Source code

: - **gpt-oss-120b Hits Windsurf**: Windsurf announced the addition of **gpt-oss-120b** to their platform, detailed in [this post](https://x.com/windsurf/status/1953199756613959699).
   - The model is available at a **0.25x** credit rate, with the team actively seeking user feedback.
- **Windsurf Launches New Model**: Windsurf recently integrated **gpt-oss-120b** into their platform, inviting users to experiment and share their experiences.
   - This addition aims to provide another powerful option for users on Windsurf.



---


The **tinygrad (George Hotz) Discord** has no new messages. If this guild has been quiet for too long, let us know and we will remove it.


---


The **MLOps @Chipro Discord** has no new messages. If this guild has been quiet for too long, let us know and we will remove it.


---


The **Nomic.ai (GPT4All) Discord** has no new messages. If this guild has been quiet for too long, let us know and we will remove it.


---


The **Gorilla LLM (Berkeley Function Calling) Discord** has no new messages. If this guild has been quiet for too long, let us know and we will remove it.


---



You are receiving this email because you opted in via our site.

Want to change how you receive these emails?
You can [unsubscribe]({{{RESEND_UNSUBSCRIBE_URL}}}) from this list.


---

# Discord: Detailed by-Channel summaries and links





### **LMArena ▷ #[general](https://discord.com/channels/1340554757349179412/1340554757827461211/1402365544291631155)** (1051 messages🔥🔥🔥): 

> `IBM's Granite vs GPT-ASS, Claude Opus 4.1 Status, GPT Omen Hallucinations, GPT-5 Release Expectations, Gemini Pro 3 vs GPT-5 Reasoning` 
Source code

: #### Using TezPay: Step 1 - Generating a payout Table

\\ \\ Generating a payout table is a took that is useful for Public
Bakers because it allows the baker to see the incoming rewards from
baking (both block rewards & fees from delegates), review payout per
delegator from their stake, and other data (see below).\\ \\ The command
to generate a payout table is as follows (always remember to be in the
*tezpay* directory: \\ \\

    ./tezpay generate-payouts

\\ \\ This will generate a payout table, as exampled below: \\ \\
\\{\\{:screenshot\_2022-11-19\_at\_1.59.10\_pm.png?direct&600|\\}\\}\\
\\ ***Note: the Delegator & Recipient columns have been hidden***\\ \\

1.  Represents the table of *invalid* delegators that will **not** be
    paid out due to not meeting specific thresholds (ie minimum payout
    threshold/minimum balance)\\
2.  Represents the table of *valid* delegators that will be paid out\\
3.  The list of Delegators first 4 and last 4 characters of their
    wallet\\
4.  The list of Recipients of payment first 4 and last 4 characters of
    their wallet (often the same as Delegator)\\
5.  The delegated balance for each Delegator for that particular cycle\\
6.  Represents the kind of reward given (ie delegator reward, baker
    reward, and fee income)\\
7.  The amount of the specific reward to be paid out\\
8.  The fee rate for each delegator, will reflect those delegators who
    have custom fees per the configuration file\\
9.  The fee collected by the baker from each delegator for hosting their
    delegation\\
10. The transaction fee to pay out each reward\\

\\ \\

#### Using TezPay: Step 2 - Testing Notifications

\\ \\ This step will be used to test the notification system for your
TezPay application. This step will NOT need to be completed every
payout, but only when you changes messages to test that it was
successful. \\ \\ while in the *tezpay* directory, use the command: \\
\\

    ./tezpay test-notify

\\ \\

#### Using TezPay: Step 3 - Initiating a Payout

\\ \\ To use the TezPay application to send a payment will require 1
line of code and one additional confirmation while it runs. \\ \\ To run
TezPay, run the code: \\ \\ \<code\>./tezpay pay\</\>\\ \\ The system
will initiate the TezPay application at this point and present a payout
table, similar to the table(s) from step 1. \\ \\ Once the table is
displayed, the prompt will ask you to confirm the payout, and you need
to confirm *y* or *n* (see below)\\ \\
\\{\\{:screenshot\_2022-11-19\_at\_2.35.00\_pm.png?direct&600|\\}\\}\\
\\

§ §

__Exercise directions__
Rewrite the records above, replacing every occurrence of "guild" with "server" and leaving everything else as it is.

__Answer for this exercise__
Source code

: - **gpt-oss-120b Hits Windsurf**: Windsurf announced the addition of **gpt-oss-120b** to their platform, detailed in [this post](https://x.com/windsurf/status/1953199756613959699).
   - The model is available at a **0.25x** credit rate, with the team actively seeking user feedback.
- **Windsurf Launches New Model**: Windsurf recently integrated **gpt-oss-120b** into their platform, inviting users to experiment and share their experiences.
   - This addition aims to provide another powerful option for users on Windsurf.



---


The **tinygrad (George Hotz) Discord** has no new messages. If this server has been quiet for too long, let us know and we will remove it.


---


The **MLOps @Chipro Discord** has no new messages. If this server has been quiet for too long, let us know and we will remove it.


---


The **Nomic.ai (GPT4All) Discord** has no new messages. If this server has been quiet for too long, let us know and we will remove it.


---


The **Gorilla LLM (Berkeley Function Calling) Discord** has no new messages. If this server has been quiet for too long, let us know and we will remove it.


---



You are receiving this email because you opted in via our site.

Want to change how you receive these emails?
You can [unsubscribe]({{{RESEND_UNSUBSCRIBE_URL}}}) from this list.


---

# Discord: Detailed by-Channel summaries and links





### **LMArena ▷ #[general](https://discord.com/channels/1340554757349179412/1340554757827461211/1402365544291631155)** (1051 messages🔥🔥🔥): 

> `IBM's Granite vs GPT-ASS, Claude Opus 4.1 Status, GPT Omen Hallucinations, GPT-5 Release Expectations, Gemini Pro 3 vs GPT-5 Reasoning` 
Source code

: #### Using TezPay: Step 1 - Generating a payout Table

\\ \\ Generating a payout table is a took that is useful for Public
Bakers because it allows the baker to see the incoming rewards from
baking (both block rewards & fees from delegates), review payout per
delegator from their stake, and other data (see below).\\ \\ The command
to generate a payout table is as follows (always remember to be in the
*tezpay* directory: \\ \\

    ./tezpay generate-payouts

\\ \\ This will generate a payout table, as exampled below: \\ \\
\\{\\{:screenshot\_2022-11-19\_at\_1.59.10\_pm.png?direct&600|\\}\\}\\
\\ ***Note: the Delegator & Recipient columns have been hidden***\\ \\

1.  Represents the table of *invalid* delegators that will **not** be
    paid out due to not meeting specific thresholds (ie minimum payout
    threshold/minimum balance)\\
2.  Represents the table of *valid* delegators that will be paid out\\
3.  The list of Delegators first 4 and last 4 characters of their
    wallet\\
4.  The list of Recipients of payment first 4 and last 4 characters of
    their wallet (often the same as Delegator)\\
5.  The delegated balance for each Delegator for that particular cycle\\
6.  Represents the kind of reward given (ie delegator reward, baker
    reward, and fee income)\\
7.  The amount of the specific reward to be paid out\\
8.  The fee rate for each delegator, will reflect those delegators who
    have custom fees per the configuration file\\
9.  The fee collected by the baker from each delegator for hosting their
    delegation\\
10. The transaction fee to pay out each reward\\

\\ \\

#### Using TezPay: Step 2 - Testing Notifications

\\ \\ This step will be used to test the notification system for your
TezPay application. This step will NOT need to be completed every
payout, but only when you changes messages to test that it was
successful. \\ \\ while in the *tezpay* directory, use the command: \\
\\

    ./tezpay test-notify

\\ \\

#### Using TezPay: Step 3 - Initiating a Payout

\\ \\ To use the TezPay application to send a payment will require 1
line of code and one additional confirmation while it runs. \\ \\ To run
TezPay, run the code: \\ \\ \<code\>./tezpay pay\</\>\\ \\ The system
will initiate the TezPay application at this point and present a payout
table, similar to the table(s) from step 1. \\ \\ Once the table is
displayed, the prompt will ask you to confirm the payout, and you need
to confirm *y* or *n* (see below)\\ \\
\\{\\{:screenshot\_2022-11-19\_at\_2.35.00\_pm.png?direct&600|\\}\\}\\
\\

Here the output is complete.